Leuba’s work explores African identity through Western eyes. She has her finger on the pulse of the innovation and vibrancy of Africa’s art and fashion worlds. The series “NGL” focuses on a collaboration with Art Twenty One in Lagos. Leuba does an amazing job of capturing and translating the vibrations of the Lagos fashion and art world to New York.

3. Macon Reed “Eulogy for the Dyke Bar” installation (and real bar!) presented by Mackin Projects at PULSE Art Fair.

Despite so-called “victories” for lesbian, femme, and bisexual women this year, traditional strongholds for queer-girl culture are closing down.
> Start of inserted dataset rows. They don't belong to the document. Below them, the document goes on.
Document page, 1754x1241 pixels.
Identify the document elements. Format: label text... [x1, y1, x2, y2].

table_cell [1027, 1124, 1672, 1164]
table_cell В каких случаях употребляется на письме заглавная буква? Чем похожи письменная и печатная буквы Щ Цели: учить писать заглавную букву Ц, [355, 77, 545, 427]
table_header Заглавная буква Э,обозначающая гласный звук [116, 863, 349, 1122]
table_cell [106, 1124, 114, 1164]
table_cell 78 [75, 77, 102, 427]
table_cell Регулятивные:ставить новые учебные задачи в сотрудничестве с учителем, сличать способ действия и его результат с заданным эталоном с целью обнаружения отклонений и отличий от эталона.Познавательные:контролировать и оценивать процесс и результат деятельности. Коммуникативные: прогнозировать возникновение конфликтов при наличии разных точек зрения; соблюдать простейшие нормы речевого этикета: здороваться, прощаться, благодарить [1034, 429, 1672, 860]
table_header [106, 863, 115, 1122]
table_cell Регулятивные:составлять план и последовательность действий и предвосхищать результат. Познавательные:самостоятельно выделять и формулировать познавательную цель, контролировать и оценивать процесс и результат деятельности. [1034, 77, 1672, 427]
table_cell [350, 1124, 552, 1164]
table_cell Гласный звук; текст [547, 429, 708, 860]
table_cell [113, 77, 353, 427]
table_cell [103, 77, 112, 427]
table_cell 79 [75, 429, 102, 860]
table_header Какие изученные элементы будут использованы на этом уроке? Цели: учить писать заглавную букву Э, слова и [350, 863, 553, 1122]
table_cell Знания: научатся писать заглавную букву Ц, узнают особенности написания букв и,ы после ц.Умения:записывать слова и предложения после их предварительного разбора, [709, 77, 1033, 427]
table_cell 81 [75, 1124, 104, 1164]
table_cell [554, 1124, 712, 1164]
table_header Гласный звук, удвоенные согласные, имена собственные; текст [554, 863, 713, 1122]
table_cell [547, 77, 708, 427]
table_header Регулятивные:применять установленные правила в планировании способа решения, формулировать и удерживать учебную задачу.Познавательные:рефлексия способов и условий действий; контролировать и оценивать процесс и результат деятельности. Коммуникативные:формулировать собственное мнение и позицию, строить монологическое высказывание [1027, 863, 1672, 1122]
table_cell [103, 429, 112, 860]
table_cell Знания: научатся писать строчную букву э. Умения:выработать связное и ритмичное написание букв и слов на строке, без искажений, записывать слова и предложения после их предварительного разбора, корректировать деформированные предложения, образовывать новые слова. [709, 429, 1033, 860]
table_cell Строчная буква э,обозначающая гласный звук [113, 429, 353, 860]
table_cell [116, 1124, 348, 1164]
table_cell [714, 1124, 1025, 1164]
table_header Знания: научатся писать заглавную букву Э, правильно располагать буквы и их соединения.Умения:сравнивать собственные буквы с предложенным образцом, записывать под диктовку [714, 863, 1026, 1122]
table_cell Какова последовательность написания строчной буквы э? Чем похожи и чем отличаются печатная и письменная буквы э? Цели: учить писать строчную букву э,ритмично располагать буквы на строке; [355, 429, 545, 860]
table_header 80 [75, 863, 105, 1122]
As the lesbian bar is threatened with extinction, Macon Reed recreates an empowering, generative, and reformative space. With real drinks!

4. Adriana Marmorek “Brasier Girasoles F (Triple D)," made of glass, on view with Nora Haime Gallery at PULSE Art Fair.

With a glass Triple D bra, Marmorek channels both the beauty and the fragility of the feminine. That which supports the woman, that which makes her beautiful, is also that which might break her. Her work is not all forlorn; the glass is also easily broken.

5. Wallpaper by Michel Auder and paintings by Alex Chaves at Martos Gallery booth at the Independent Art Fair.

Chaves’s watery, impressionistic still lives paired with Auder’s wallpaper gives one the comforting feeling of being at home, or at the very least, a home once dreamt of. But there is also something defamiliarizing about their work – the cinder block on the table, the acute intricacy of the wallpaper pattern. Here, we are once at home and somewhere strange.

6. Chris Johanson and Johanna Jackson, “Untitled” at Fleisher/Ollman booth at the Independent Art Fair.

Johanson and Jackson’s painting looks like 2016 invited us into her medicine cabinet. Aesthetically, there is order, form, complementary colors. But a closer look between the apothecary bottles reveals a hot dog, an impressionistic lightbulb, and an 8-track. Once again, we are confronted with the colorful absurdities of our time!

7. Patti Smith “18 Stations” at Robert Miller Gallery

Though not part of a fair, Patti Smith’s third solo show opened this weekend at Robert Miller Gallery. Smith exhibits emotional, black and white photographs from her familiar haunts: the Greenwich café where she starts her day, Rockaway Beach, where she seeks repose. Like her music and her prose, Patti Smith’s photographs have an emotive tactility, like the memory of a place you have loved for a long time, a place you’ve never been before.

8. Genevieve Gaignard “Muscle Beach” at the SPRING/BREAK Art Show

In the middle of the New York minute, we get a smoggy breath of LA. Genevieve Gaignard’s installation feels like stepping into the kitschy apartment of your washed-up television star aunt’s Pasadena apartment – living room beauty parlor and all. Her self-portraits, which dot the walls of the installation, explores the LA alter ego, with our narcissism, our nostalgia, our desire to be “looked at” but also to be hidden. If anything, go for the cat knick-knacks.